I suffered from anxiety and undiagnosed ADHD for as long as I can remember, creating many unexplained difficulties. I experienced a lot of rejection and criticism from my peers, including people close to me, which led to intense depressive episodes. The turning point for me was after a suicide attempt. I realized that I was sick and needed to do something about it. Even though it was difficult at first, I began to open up to my close friends about my struggle and realized that I wasn’t alone.

As men, there is a much stronger stigma around emotions and mental health. Still, the people you love, especially other male friends, make great support since they have probably gone through something similar. Once I acknowledged this, I became more aware of my depressive thoughts and emotions in general. I started therapy, which is how I found out ADHD was likely behind my struggle. Eventually, I learned to accept my feelings and committed to healthier beliefs and habits.

The first step to recovery is relying on those you love. You are never a burden.


  • One of the biggest things I suffer from when I am depressed is having zero motivation. To help with this, I set small goals for myself (e.g. get out of bed) and try to progressively do more each day (e.g. shower, go to class), so I can see my growth and be proud.
  • Going to therapy. It took me a couple of tries to stick with it, but once you feel ready and find the right therapist, starting therapy (and sticking with it!) is the best way to learn more about yourself and maintain good mental health.
  • Getting outside. Getting out into nature is a quick relief from the chaos, and it is something we seriously lack in the modern world.
  • Self-acceptance. Understanding that you are not your emotions but the one experiencing them allows you to let go of unhelpful thinking and feel the feeling. In short, park the thoughts, and have the feelings.
  • Make sure you have taken care of your basic needs:
    • Get enough sleep
    • Eat enough food
    • Drink enough water
    • Shower
  • Lastly, reach out to friends. Social contact is a massive part of what makes us feel good! It can feel like the most challenging thing when you are depressed, but calling that friend for a coffee or a walk can make a tremendous difference to your mood.

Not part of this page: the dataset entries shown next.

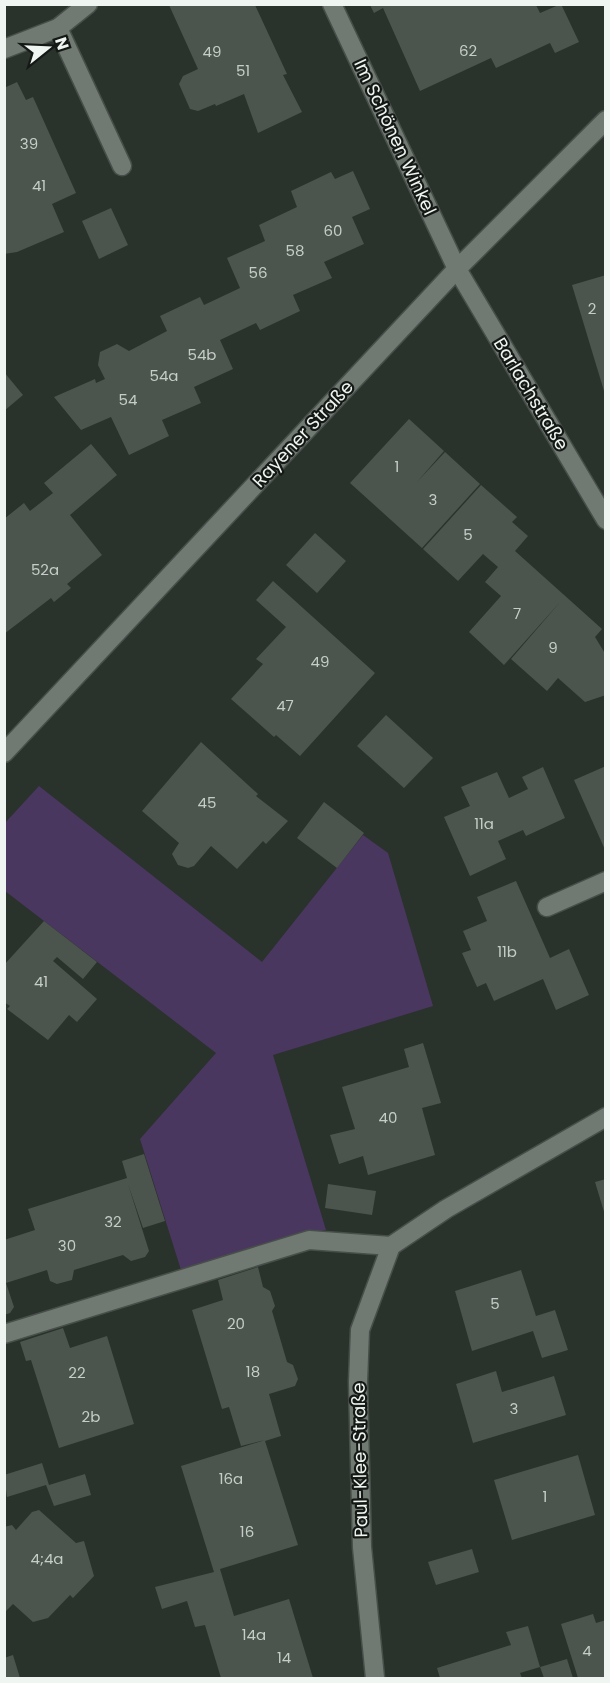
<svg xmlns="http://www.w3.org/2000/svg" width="610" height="1683" font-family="Poppins,sans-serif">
<rect width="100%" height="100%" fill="#2a322c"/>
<polygon fill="#4a3760" points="39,786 262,962 363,835 388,853 433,1006 273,1055 326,1230 295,1234 181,1270 140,1139 216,1053 5,891 4,824"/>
<g fill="#4b544d">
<polygon points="561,4 579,42 555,53 550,43 496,68 491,58 420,91 383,8 374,13 370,5 536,5 540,13"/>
<polygon points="169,5 255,5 287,74 283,75 302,112 258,133 244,94 216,106 215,104 198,111 190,109 179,84 183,76 198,69"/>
<polygon points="17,82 26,100 33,97 76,193 52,204 64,232 17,252 4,254 4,88"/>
<polygon points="353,171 370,209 352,217 364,244 324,262 332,278 293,295 300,311 260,330 256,323 220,340 233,369 194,387 201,403 162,420 169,436 129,455 111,417 81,430 54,397 95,379 96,383 105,379 98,365 100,352 117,344 129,351 167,331 160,316 200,297 204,305 240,288 227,258 265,241 259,225 297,207 291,191 331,172 335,179"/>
<polygon points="111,208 128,245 99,259 82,221"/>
<polygon points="606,275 606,391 604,391 572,285"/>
<polygon points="4,372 23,395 4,411"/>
<polygon points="409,419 444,451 417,482 445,452 480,484 422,548 350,483"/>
<polygon points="91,444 117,475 70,515 102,555 67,584 71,588 54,602 51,598 4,634 4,519 24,503 30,511 53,493 44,483"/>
<polygon points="481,485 517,517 512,522 528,536 515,551 602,629 595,637 606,655 606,695 585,702 558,678 547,691 511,659 561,601 504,665 469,632 501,596 485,582 498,567 483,554 458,581 423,549"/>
<polygon points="315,533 346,561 317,593 286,565"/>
<polygon points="273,581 375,673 300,756 276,735 274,737 231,699 263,664 256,659 286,627 256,600"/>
<polygon points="386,715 433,758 404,788 357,746"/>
<polygon points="201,742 258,794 256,796 288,821 266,844 263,841 237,869 211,846 194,866 188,868 178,865 172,854 179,843 142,811"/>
<polygon points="606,766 606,852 574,780"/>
<polygon points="543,767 565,818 526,836 523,830 498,841 506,859 470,876 444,817 470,806 461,787 497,772 509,798 528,789 522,777"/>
<polygon points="324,802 364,833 337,868 297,838"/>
<polygon points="516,881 550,958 569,949 589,995 556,1010 543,979 494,1001 486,983 477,987 462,953 471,950 463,931 487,921 477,897"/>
<polygon points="44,921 97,962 83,979 57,957 53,961 97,999 77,1022 69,1015 48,1040 7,1009 10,1006 4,1002 4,965"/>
<polygon points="423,1043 441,1103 422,1108 435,1155 368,1175 363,1156 339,1164 330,1135 355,1129 342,1087 409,1067 404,1049"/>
<polygon points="144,1154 165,1221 143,1228 128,1184 149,1251 145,1257 131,1261 123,1255 74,1270 72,1280 57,1284 50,1281 47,1270 6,1283 14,1307 10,1313 4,1315 4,1240 35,1230 28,1209 127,1178 122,1161"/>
<polygon points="606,1179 606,1215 605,1215 595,1182"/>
<polygon points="328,1184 376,1191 372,1215 325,1208"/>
<polygon points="258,1267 263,1287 270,1291 275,1306 272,1311 287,1362 293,1365 298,1379 295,1386 269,1394 281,1436 265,1441 298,1545 220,1569 234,1616 289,1599 313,1678 221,1678 205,1625 195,1627 187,1601 162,1609 155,1587 214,1572 181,1466 265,1440 241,1446 229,1407 222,1409 192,1310 223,1300 218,1280"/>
<polygon points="521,1270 536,1316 555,1310 568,1350 542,1358 533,1331 472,1351 455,1291"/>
<polygon points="63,1328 70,1348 107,1336 134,1424 59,1448 31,1360 26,1361 20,1342"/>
<polygon points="496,1371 502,1392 554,1376 566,1415 473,1443 456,1384"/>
<polygon points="578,1455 595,1515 512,1540 494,1480"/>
<polygon points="42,1463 49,1485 85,1474 91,1495 54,1506 46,1485 7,1497 4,1475"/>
<polygon points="39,1510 76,1543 84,1541 94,1576 73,1598 70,1595 48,1618 33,1622 13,1604 4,1613 4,1527 12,1525 16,1530 32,1512"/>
<polygon points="472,1549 479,1572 436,1585 428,1562"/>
<polygon points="593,1614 596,1623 606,1620 606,1678 578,1678 561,1624"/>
<polygon points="528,1626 540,1667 520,1673 522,1678 440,1678 437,1668 511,1645 506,1632"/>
<polygon points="13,1655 20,1678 4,1678 4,1658"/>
<polygon points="567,1659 573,1678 544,1678 540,1667"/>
</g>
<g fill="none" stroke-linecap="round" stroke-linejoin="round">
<defs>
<polyline id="lane" points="4,1334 309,1240 391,1246"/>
<g id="street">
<polyline points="332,4 457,269 606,520"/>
<polyline points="58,28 122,166"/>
<polyline points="4,49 58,28 88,4"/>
<polyline points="547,907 606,881"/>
<polyline points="375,1678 362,1547 358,1382 360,1330 391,1246 446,1209 606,1117"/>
</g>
<polyline id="secondary" points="4,753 457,269 606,120"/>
</defs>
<use href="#lane" stroke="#484f4a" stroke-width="21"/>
<use href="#street" stroke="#484f4a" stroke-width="21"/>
<use href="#secondary" stroke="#484f4a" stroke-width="21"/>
<use href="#lane" stroke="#707a73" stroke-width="18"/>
<use href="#street" stroke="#707a73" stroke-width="18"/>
<use href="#secondary" stroke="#707a73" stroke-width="18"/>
</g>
<g text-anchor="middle" stroke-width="4.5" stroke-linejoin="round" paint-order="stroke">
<g font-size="15" fill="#c6cdc8">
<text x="468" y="56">62</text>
<text x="212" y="57">49</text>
<text x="243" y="76">51</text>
<text x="29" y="149">39</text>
<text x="39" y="191">41</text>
<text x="333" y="236">60</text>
<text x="295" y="256">58</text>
<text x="258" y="278">56</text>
<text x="592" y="314">2</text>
<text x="202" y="360">54b</text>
<text x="164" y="381">54a</text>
<text x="128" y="405">54</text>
<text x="397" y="472">1</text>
<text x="433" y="505">3</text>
<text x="468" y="540">5</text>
<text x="45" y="575">52a</text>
<text x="517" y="619">7</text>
<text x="553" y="653">9</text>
<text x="320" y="667">49</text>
<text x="285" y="711">47</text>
<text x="207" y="808">45</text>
<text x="484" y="829">11a</text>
<text x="507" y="957">11b</text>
<text x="41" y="987">41</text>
<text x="388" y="1123">40</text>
<text x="113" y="1227">32</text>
<text x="67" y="1251">30</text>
<text x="495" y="1309">5</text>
<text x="236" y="1329">20</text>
<text x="253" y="1377">18</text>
<text x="77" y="1378">22</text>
<text x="514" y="1414">3</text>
<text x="91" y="1422">2b</text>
<text x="231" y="1484">16a</text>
<text x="545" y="1502">1</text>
<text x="247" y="1537">16</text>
<text x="47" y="1564">4;4a</text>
<text x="254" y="1640">14a</text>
<text x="587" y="1656">4</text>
<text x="284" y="1663">14</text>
</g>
<g font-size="18" fill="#eff5f1" stroke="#151916">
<text transform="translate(395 137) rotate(65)" y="6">Im Schönen Winkel</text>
<text transform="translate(531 394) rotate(59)" y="6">Barlachstraße</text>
<text transform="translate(303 434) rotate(-47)" y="6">Rayener Straße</text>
<text transform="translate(360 1460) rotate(-91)" y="6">Paul-Klee-Straße</text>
</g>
</g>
<rect width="610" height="1683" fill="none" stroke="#eff5f1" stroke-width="12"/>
<g transform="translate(48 48) rotate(72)" stroke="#151916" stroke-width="4.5" paint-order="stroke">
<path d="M0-4.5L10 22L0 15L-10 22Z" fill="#eff5f1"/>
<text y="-9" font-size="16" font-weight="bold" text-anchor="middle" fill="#eff5f1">N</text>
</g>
</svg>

Know that you aren’t alone. It’s striking how many men have a mental illness and choose to hide it. As someone who does this from time to time, I urge myself and others battling depression to TALK ABOUT IT. As men, we all have to lean on each other and work together to fight the stigma around depression. The more of us who speak up, and help others, the less stigma there is. Once we feel comfortable talking, then healing begins.